People use many excuses for not delegating. Their reasons are usually unfounded. You’ll get more done through delegation if you assume the opposite of the following statements is true:
- I could do it better myself.
- I don’t know if I can trust her to do it.
- He isn’t qualified to do it.
- She doesn’t want any added responsibilities.
- I don’t have the time to show anyone how to do it.
- There is no one else to delegate to.
- He already has enough to do.
- I don’t want to give up this task because I like doing it.
- I’m the only person who knows how to do this.
She messed up last time, so I’m not giving her anything else to do.
What To Delegate
- Don’t delegate what you can eliminate. If you shouldn’t be doing an activity, then perhaps you shouldn’t be giving the activity away to others. Eliminate it.
Delegate routine activities, even though you don’t want to:
- Fact-finding assignments
- Preparation of rough drafts of reports
- Problem analysis and suggested actions
- Collection of data for reports
- Photocopying, printing, collating
- Fact-finding assignments
- Delegate things that aren’t part of your core competency. For small businesses, these include accounting, web site design, deliveries, hardware upkeep, software help, graphic design, travel arrangements, patenting, legal issues and even HR functions such as payroll.
- Some things you can’t delegate: performance reviews, discipline, firing.
- Create a plan to delegate.

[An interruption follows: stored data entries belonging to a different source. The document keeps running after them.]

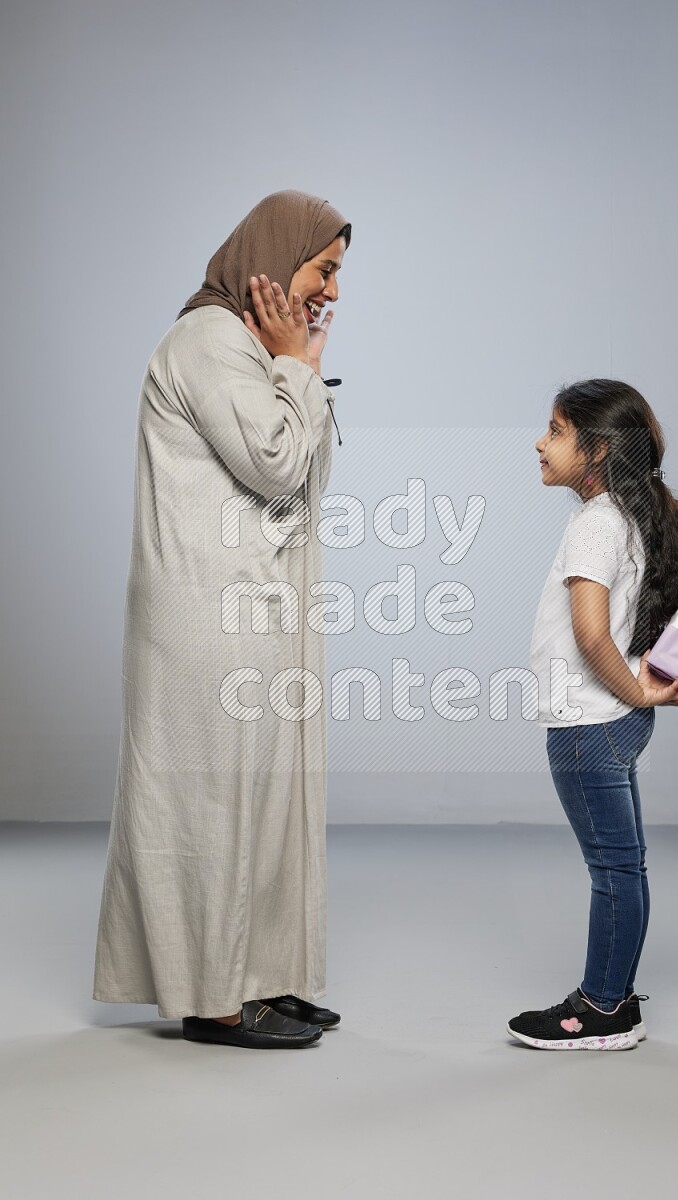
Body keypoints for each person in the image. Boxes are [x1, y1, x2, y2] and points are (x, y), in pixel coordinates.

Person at [92, 189, 352, 1050]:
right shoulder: (207, 340)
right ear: (275, 260)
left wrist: (292, 364)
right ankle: (210, 998)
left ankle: (259, 976)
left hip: (255, 602)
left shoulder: (249, 348)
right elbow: (277, 464)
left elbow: (303, 479)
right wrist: (299, 367)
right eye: (324, 269)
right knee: (209, 800)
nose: (333, 292)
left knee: (268, 795)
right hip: (206, 613)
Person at [507, 379, 678, 1051]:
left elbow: (593, 636)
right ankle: (614, 1000)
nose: (540, 441)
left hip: (588, 725)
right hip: (612, 725)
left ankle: (602, 1010)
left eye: (556, 430)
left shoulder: (597, 525)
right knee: (626, 866)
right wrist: (645, 694)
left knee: (614, 870)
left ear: (596, 451)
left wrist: (640, 692)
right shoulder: (626, 514)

Don’t give out assignments haphazardly.
- Invest short term time in training to gain a long term increase in productivity.
- Others may end up doing a better job than you can or finding new ways to complete a task.
- Delegate, don’t abdicate. Someone else can do the task, but you’re still responsible for the completion of it, and for managing the delegation process.
Make sure the standards and the outcome are clear. What needs to be done, when should it be finished and to what degree of quality or detail?
- Delegate the objective, not the procedure. Outline the desired results, not the methodology.
- Ask people to provide progress reports. Set interim deadlines to see how things are going.
- Delegate to the right person. Don’t always give tasks to the strongest, most experienced or first available person.
- Spread delegation around and give people new experiences as part of their training.
- Obtain feedback from employees to ensure they feel they’re being treated appropriately. A simple “How’s it going with that new project?” might be all that’s needed.
- Be sure to delegate the authority along with the responsibility. Don’t make people come back to you for too many minor approvals.
- Trust people to do well and don’t look over their shoulders or check up with them along the way, unless they ask.
- Be prepared to trade short term errors for long term results.
- When you finish giving instructions, the last thing to ask is, “What else do you need to get started?” They’ll tell you.